Identifies the sequence of words in a write-up.
Analyses how difficult they are to predict by generative AI.
Higher predictability is considered to be AI generated.
Lower predictability is considered as human generated.

Hence this is why the GPT detector tools tend to flag the write-ups of non-native English writers. The reason is,

Non-native speakers tend to know less number of words
They use few complex words and phrases and writes short sentences.
They have little knowledge about sentence variations.

Putting the Theory to Practice

Now let us take the following scenario, where an experienced writer is writing an article on a technical topic such as ‘Home Loan Interest’. Some common characteristics of such an article is –

Little potential for creativity.
Short sentences with straightforward syntax.
Predictable sequence of words.
Technical jargons with multiple pointers.

Such an article is easily flagged as AI generated since the sequence of words is highly predictable by the GPT models.

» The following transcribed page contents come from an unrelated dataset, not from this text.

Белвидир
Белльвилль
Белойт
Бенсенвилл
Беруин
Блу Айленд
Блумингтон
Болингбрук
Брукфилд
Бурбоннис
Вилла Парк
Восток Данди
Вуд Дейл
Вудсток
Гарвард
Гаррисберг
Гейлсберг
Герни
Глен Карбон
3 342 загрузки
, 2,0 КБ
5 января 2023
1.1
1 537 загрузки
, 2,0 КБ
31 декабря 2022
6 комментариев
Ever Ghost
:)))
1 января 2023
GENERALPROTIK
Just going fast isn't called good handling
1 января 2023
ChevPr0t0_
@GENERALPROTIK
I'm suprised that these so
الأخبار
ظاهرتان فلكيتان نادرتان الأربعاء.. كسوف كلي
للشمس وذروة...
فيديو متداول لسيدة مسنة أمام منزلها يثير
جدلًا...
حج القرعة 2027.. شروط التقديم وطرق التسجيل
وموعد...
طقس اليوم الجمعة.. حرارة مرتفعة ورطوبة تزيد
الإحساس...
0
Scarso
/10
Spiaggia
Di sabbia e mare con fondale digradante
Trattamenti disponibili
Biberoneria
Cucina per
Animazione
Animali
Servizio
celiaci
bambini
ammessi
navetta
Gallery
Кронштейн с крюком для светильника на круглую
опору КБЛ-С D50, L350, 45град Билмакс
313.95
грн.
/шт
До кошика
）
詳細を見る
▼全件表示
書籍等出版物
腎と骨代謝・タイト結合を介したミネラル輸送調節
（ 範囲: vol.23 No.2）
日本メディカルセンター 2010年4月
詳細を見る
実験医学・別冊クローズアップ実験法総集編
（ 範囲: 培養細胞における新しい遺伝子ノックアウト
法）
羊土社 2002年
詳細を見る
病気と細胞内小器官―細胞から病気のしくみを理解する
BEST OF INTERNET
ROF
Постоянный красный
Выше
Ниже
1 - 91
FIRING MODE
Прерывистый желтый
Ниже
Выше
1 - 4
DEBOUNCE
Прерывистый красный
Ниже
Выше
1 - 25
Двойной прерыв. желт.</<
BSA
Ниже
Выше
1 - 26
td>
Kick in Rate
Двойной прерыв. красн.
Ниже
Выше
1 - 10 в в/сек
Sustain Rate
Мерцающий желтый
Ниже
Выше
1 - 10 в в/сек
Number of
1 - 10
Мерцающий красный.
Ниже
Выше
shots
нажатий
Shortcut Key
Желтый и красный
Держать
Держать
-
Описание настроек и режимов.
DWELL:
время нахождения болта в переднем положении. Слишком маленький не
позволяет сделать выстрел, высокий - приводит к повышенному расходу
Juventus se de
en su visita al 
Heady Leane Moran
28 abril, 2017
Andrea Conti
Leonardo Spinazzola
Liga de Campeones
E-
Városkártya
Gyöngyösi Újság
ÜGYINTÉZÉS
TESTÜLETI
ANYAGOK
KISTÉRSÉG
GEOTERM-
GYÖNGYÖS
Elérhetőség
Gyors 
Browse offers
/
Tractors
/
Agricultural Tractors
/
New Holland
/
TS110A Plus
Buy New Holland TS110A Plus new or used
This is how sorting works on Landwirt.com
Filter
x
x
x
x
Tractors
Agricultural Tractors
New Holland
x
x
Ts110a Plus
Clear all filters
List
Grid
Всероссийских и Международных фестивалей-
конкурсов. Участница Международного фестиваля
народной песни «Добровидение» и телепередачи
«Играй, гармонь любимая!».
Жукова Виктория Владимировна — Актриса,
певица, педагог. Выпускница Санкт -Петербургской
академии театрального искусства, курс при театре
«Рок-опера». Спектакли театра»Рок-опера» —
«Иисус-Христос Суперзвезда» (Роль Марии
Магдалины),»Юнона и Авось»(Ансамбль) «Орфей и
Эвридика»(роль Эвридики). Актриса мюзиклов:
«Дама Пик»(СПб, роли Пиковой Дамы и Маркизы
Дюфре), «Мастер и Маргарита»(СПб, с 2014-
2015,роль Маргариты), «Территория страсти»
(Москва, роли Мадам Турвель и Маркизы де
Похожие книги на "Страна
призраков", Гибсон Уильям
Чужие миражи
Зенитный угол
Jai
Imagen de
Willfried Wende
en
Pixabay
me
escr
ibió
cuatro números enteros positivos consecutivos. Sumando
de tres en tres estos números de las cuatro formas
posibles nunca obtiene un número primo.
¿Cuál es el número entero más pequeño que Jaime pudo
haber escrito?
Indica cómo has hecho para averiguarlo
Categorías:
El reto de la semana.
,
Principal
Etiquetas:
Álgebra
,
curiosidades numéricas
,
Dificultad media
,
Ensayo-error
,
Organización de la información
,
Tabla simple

That explains why the LLM-based AI detection tool fails to recognise AI-generated content. As we went on to remove certain lines and sections from the ChatGPT generated blog, the text perplexity became higher; its predictions about the sequence of next words turned out invalid and hence it identified the blog as a human-generated text.

How Does LLM Work?

ChatGPT and other Generative Artificial Intelligence use something called an LLM (large language model) algorithm. That means they can produce a large volume of texts containing information, data and figures that go into an informative piece. However, where do they get that information from? Well, generative AI uses a deep learning model to extract information from public forums like Wikipedia and other web repositories.

How is LLM Trained?

The AI language models are trained on millions of inputs already available in public forums such as –

News
Articles
Reports
Blogs
Published books
Research reports

These source materials were created by humans; so, naturally, besides learning the information, the LLM-based AI models are also learning the way humans use language. So, the AI language model replicates that pattern to produce comprehensible texts and materials.

The Results

Hence, the extreme similarity between AI and human-generated content. The matter of concern concern is AI language models are trained on deep learning neural networks. These machine learning models simulate the human brain in learning new information. They continue to evolve by themselves without any external inputs. So, the little mistakes, or lapses in writing are only going to get further rectified with future updates of the generative language models.

Afterword

With the findings of our little experiment and existing research literature, it is safe to deduce that AI content detector tools are flawed and require human intervention if it is to be trusted.

Moreover, sometimes the tools do not even have access to the sophistication and advanced resources that go into producing ChatGPT’s answers. So, chances remain high that either most tools fail to identify AI-generated content. Or worse, the tools might penalise humans by flagging their fruits of labour as AI-generated text.